→ REQUIRED ACTIONS:
[A] In the article about Baltimore's historic tax credits, which neighborhoods does Councilman James B. Kraft represent?
[B] Extend the article about Baltimore's historic tax credits, picking up after its final sentence.

→ GIVEN TEXT:
== == ==

Up to 300 Baltimore homeowners are seeing a jump in property tax bills because the city says they have received excessive credits for historic renovations, according to a city councilman briefed on the issue.
The city has promised not to seek back taxes from homeowners who benefited from miscalculations made by the state. But city officials have made upward adjustments on tax bills starting with the fiscal year that began July 1 — prompting complaints of unfairness from homeowners in the 10-year program.
"I'm a little dumbfounded," said Joe Eckard, whose tax bill tripled on his rowhouse east of Patterson Park. Over the remaining years of the program, the higher taxes will cost him and his wife, Kaitlin, about $16,000. "The overall mentality of the city is, 'Sorry, you're going to have to pay for it.' As if everyone can come up with an extra couple thousand dollars."
The revelations about the historic tax credit are the most recent problem in the handful of programs that homeowners can use to ease the bite of Baltimore's property tax rate, which is the highest in Maryland.
Councilman James B. Kraft, who represents Canton, Fells Point and other parts of Southeast Baltimore where comprehensive housing rehabs are common, wants the city to honor the higher historic tax credit amounts for the full 10 years.
Kraft noted that many people bought homes based on assurances from state assessments officials showing what they would save on taxes, an approach that city officials now say was flawed. If anybody should pay the city going forward, Kraft said, it is the state, not the homeowners.
Referring to Mayor Stephanie Rawlings-Blake's population growth target, he said, "We cannot say we want 10,000 new families in 10 years if every time our people get screwed — regardless of who they get screwed by — we turn around and say we're going to make you pay. That's absurd."
He added, "This is not the citizens' fault."
City officials declined to comment on the issue Tuesday, but offered to provide details later in the week.

== == ==

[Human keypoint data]
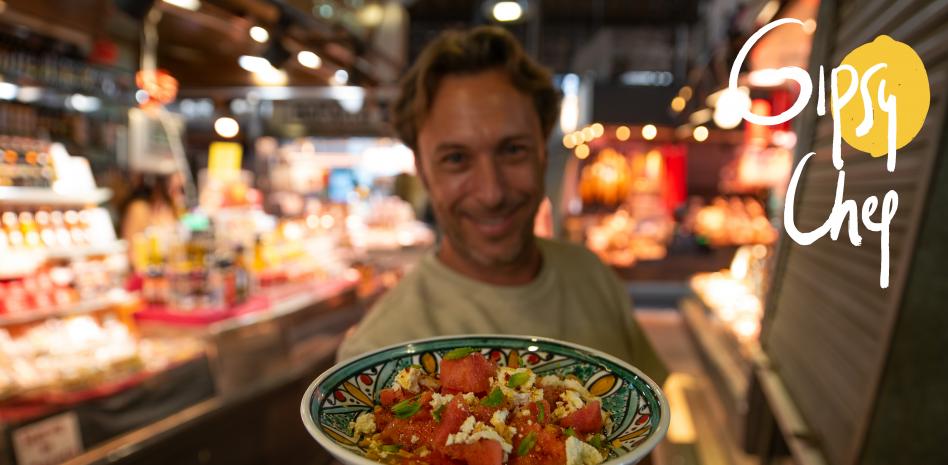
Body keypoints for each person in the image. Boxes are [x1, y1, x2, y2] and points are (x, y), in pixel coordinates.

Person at [337, 26, 667, 384]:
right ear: (424, 172)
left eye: (513, 150)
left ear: (543, 150)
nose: (492, 193)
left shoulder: (593, 277)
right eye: (456, 158)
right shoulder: (376, 357)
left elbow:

== == ==

→ RESULTS FOR THE EXERCISE:
[A] Canton, Fells Point and other parts of Southeast Baltimore.

[B]
State officials, meanwhile, say some calculation errors identified by the city likely resulted from a poorly designed database program. Others reflect a different approach taken by the city since it assumed responsibility for the historic credit program last year.
State officials could make retroactive changes to help some affected homeowners, said Owen C. Charles, deputy director of the state Department of Assessments and Taxation.
Miscalculations involving the historic credit program recently made headlines when the city said it could not rebill several commercial property owners who were collectively undertaxed by more than $1.5 million going back to 2004 because of similar calculation errors by the state assessments agency.
An analysis by The Baltimore Sun last year revealed the erroneous calculations for the commercial properties, including a downtown hotel and apartments. But that analysis was limited to the 10 biggest recipients.
More recently, the city has reviewed all 1,200 or so historic credits, according to postcards mailed to homeowners.
Kraft said city officials told him last week that they detected problems with 250 to 300 of the credits — at least 20 percent of the total. In most cases, he said, qualified recipients were found to be receiving unduly large discounts because the state deemed too much of their home's value tax-exempt.
But Kraft said that in fewer than 50 cases, owners were receiving the break without even asking.
The Sun last year documented five such cases in which homeowners got a historic credit for two years without applying. Charles blamed a "coding error." One owner said she didn't realize she was getting the discount, partly because it is listed on tax bills as a "special credit." All five owners were told to repay the city.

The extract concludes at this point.